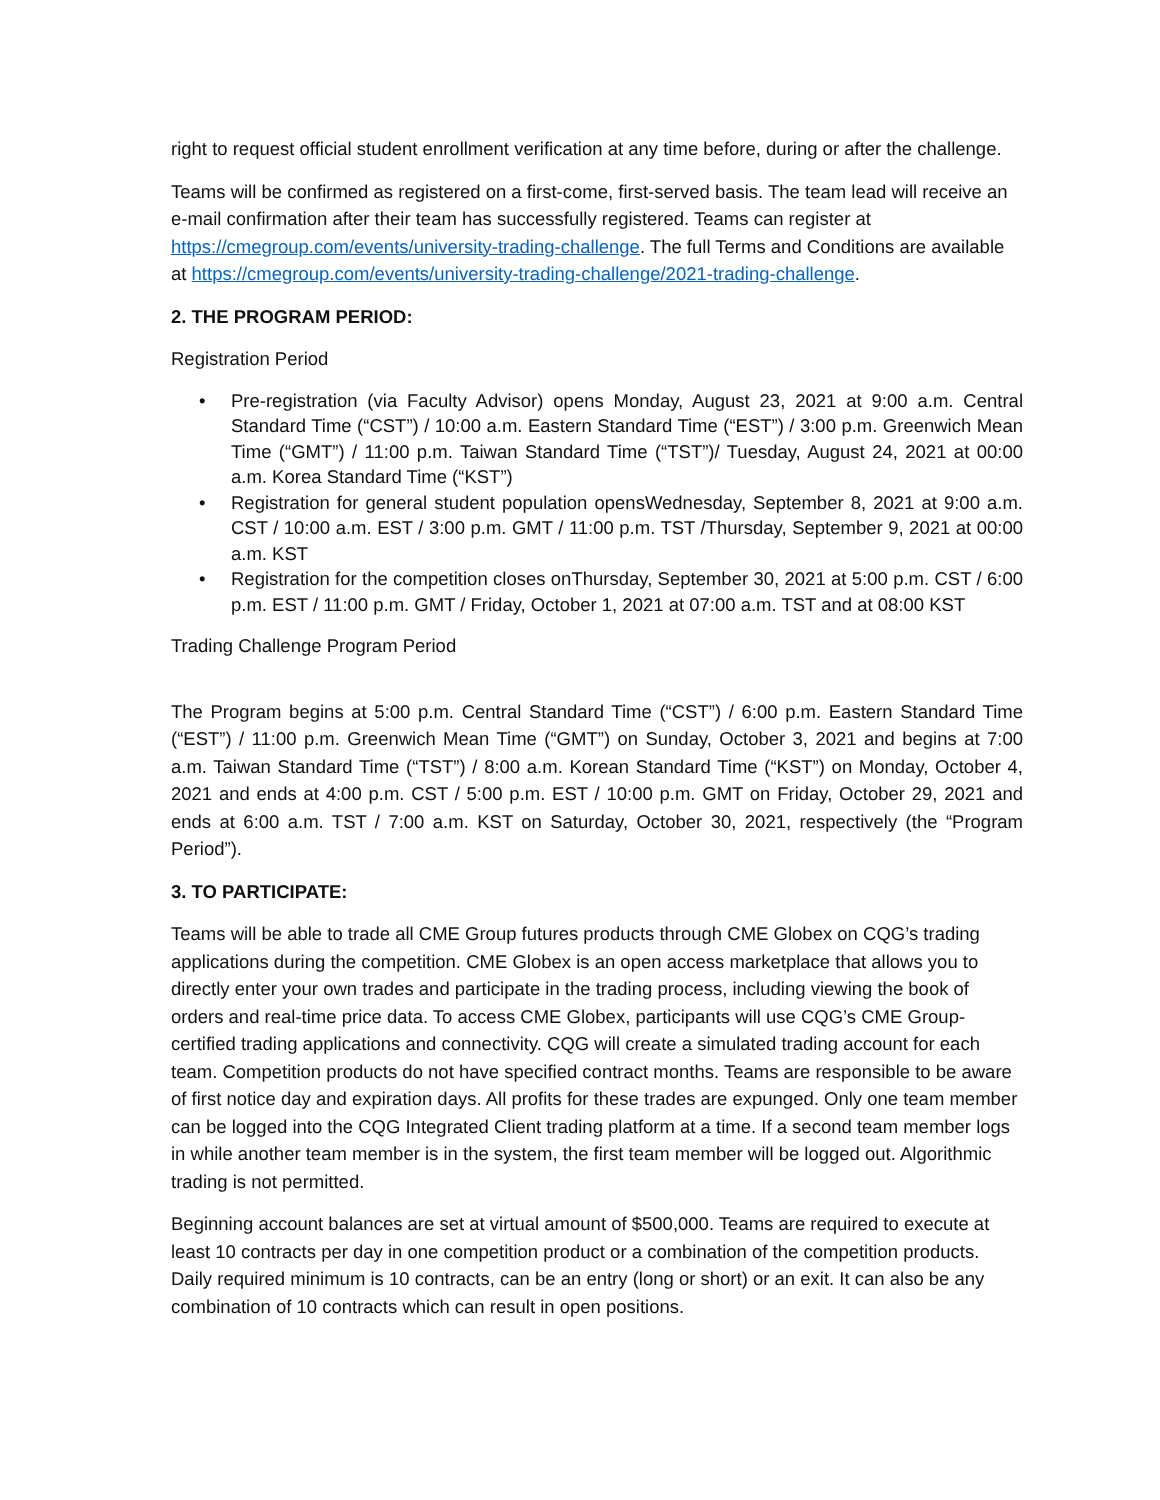right to request official student enrollment verification at any time before, during or after the challenge.
Teams will be confirmed as registered on a first-come, first-served basis. The team lead will receive an e-mail confirmation after their team has successfully registered. Teams can register at https://cmegroup.com/events/university-trading-challenge. The full Terms and Conditions are available at https://cmegroup.com/events/university-trading-challenge/2021-trading-challenge.
2. THE PROGRAM PERIOD:
Registration Period
• Pre-registration (via Faculty Advisor) opens Monday, August 23, 2021 at 9:00 a.m. Central Standard Time (“CST”) / 10:00 a.m. Eastern Standard Time (“EST”) / 3:00 p.m. Greenwich Mean Time (“GMT”) / 11:00 p.m. Taiwan Standard Time (“TST”)/ Tuesday, August 24, 2021 at 00:00 a.m. Korea Standard Time (“KST”)
• Registration for general student population opensWednesday, September 8, 2021 at 9:00 a.m. CST / 10:00 a.m. EST / 3:00 p.m. GMT / 11:00 p.m. TST /Thursday, September 9, 2021 at 00:00 a.m. KST
• Registration for the competition closes onThursday, September 30, 2021 at 5:00 p.m. CST / 6:00 p.m. EST / 11:00 p.m. GMT / Friday, October 1, 2021 at 07:00 a.m. TST and at 08:00 KST
Trading Challenge Program Period
The Program begins at 5:00 p.m. Central Standard Time (“CST”) / 6:00 p.m. Eastern Standard Time (“EST”) / 11:00 p.m. Greenwich Mean Time (“GMT”) on Sunday, October 3, 2021 and begins at 7:00 a.m. Taiwan Standard Time (“TST”) / 8:00 a.m. Korean Standard Time (“KST”) on Monday, October 4, 2021 and ends at 4:00 p.m. CST / 5:00 p.m. EST / 10:00 p.m. GMT on Friday, October 29, 2021 and ends at 6:00 a.m. TST / 7:00 a.m. KST on Saturday, October 30, 2021, respectively (the “Program Period”).
3. TO PARTICIPATE:
Teams will be able to trade all CME Group futures products through CME Globex on CQG’s trading applications during the competition. CME Globex is an open access marketplace that allows you to directly enter your own trades and participate in the trading process, including viewing the book of orders and real-time price data. To access CME Globex, participants will use CQG’s CME Group-certified trading applications and connectivity. CQG will create a simulated trading account for each team. Competition products do not have specified contract months. Teams are responsible to be aware of first notice day and expiration days. All profits for these trades are expunged. Only one team member can be logged into the CQG Integrated Client trading platform at a time. If a second team member logs in while another team member is in the system, the first team member will be logged out. Algorithmic trading is not permitted.
Beginning account balances are set at virtual amount of $500,000. Teams are required to execute at least 10 contracts per day in one competition product or a combination of the competition products. Daily required minimum is 10 contracts, can be an entry (long or short) or an exit. It can also be any combination of 10 contracts which can result in open positions.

▶ YOUR OBJECTIVE
Find every line in the data above that holds the string "September". Give the number of such lines and nothing else.

▶ REPLY TO THE TASK
2